Another area of importance for Lewis was the condition of roads in Ponoka. He has received many complaints over the surface of the roads and has started a pavement management system. Pavement is costly so Lewis hired a company to test the ride quality index and the structural integrity index. “We scored very low on ride quality index.”

However the structural integrity of the roads is in much better shape than he expected, which he is grateful for as the road layers below the pavement are even more expensive than pavement.

He has put money into the 2013 budget to start road management in town. If followed, Lewis feels road crews will be able to monitor and manage the roads.

Keeping parks mowed was another area Lewis wanted to improve. He purchased a flail mower, which uses a farm-type tractor to push a mower that will span 20 feet when open. The other mowers the town uses are six feet wide and leave a wake of chopped grass “It should improve on the looks.”

The flail mower spins a drum and discharges the grass evenly. He believes this is more pleasing to look at and the machine is also safer for employees. They can park on the shoulder and lower the mower arm and cut the grass in a ditch without fear of tipping over.

“They’re much safer for some of our projects,” explained Lewis.

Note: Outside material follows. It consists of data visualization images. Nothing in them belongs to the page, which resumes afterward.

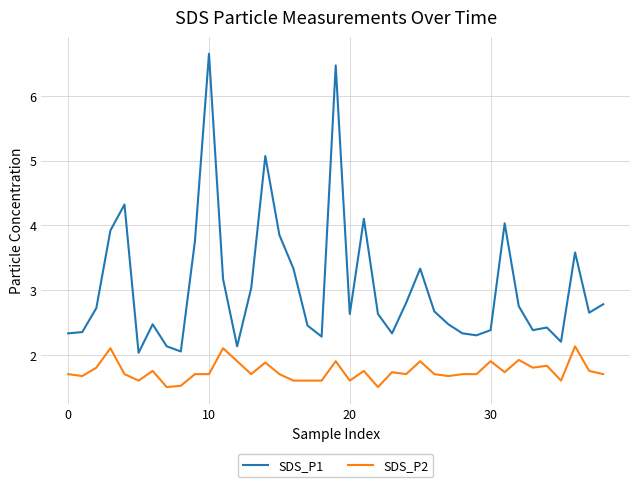

Rank the series by their average value, from highest to lowest.

SDS_P1, SDS_P2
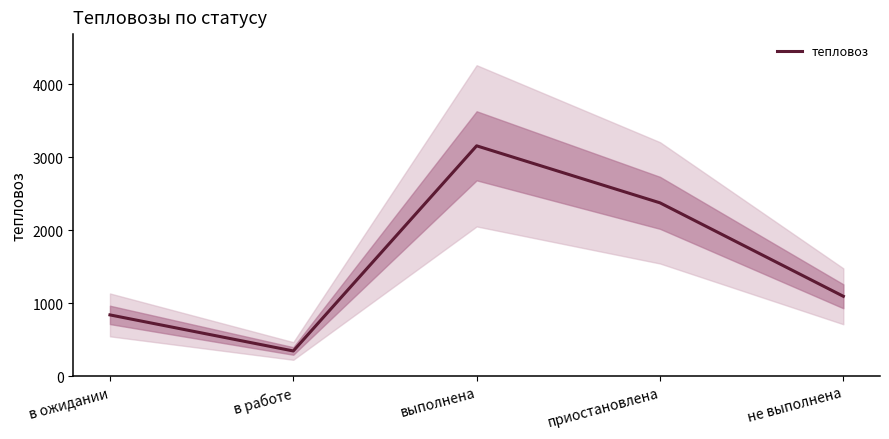

True or false: the data shows 3155 at выполнена.

True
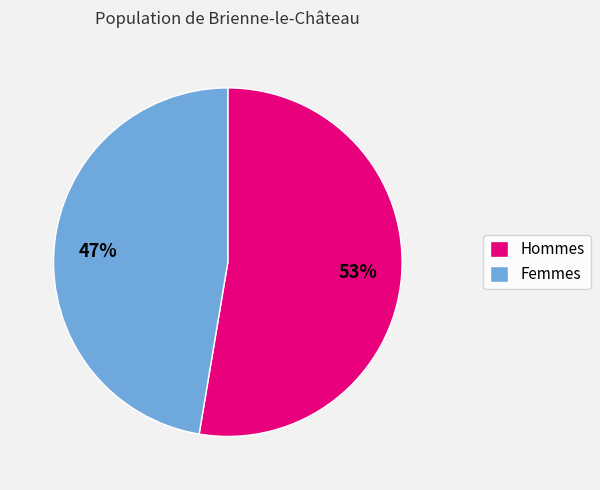

Is there a majority slice in this chart?

Yes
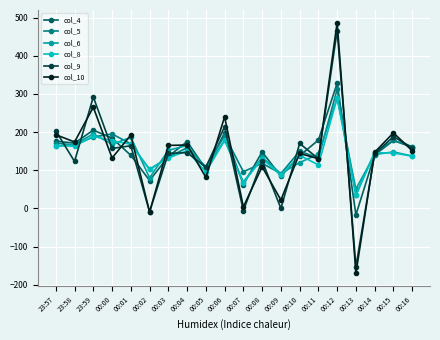

At which category does the chart reach its minimum across all series?

00:13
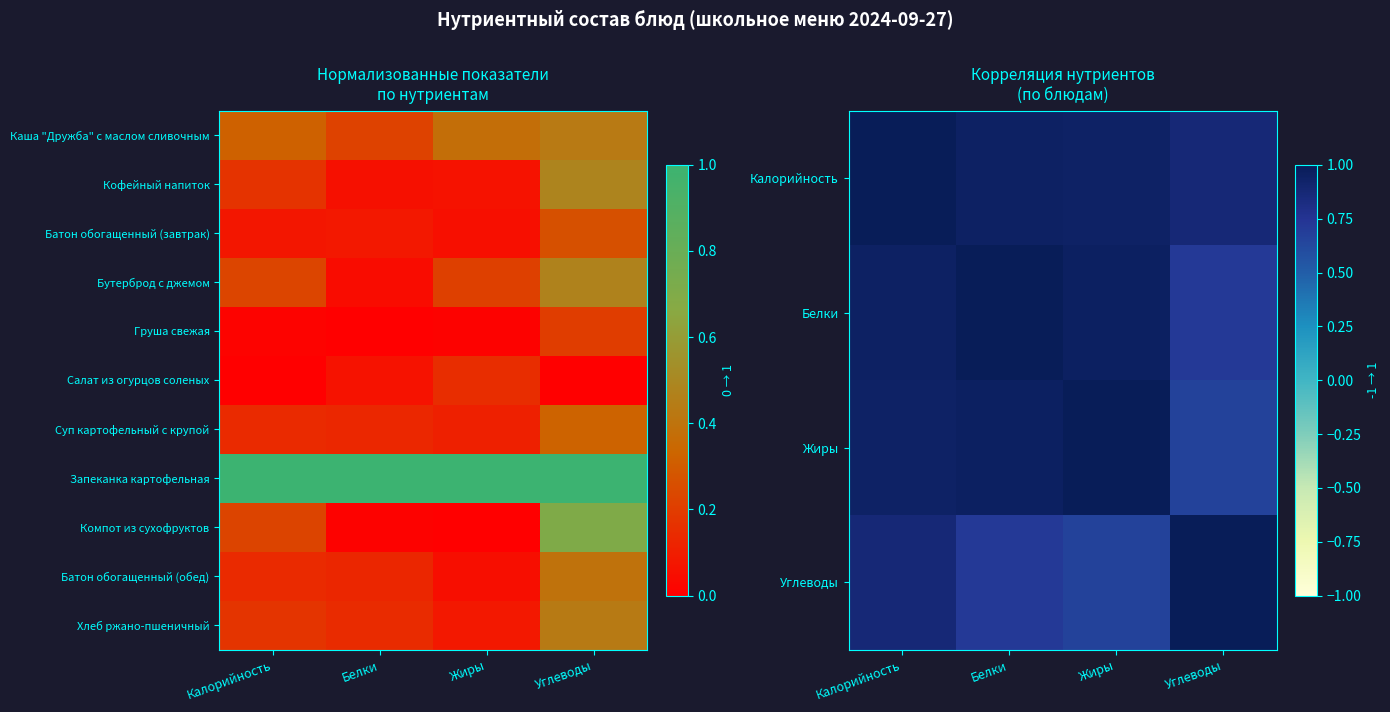

What is the sum of all Батон обогащенный (обед) values?

0.7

A major project Lewis wanted to undertake was to take his AutoCAD skills to update the town’s base maps. These maps show all of Ponoka’s underground services and he believes they have not been changed for five years. Updated maps would help when fixing a water main.

“Cause if I had ripped up the same block fixing holes in the same water main, five times now? Let’s cut to the chase and fix all of it,” Lewis gave as an example.

He also wishes he had the opportunity to update water and sewer bylaws. Lewis supplied the operations foreman his number and if he can offer advise then he will.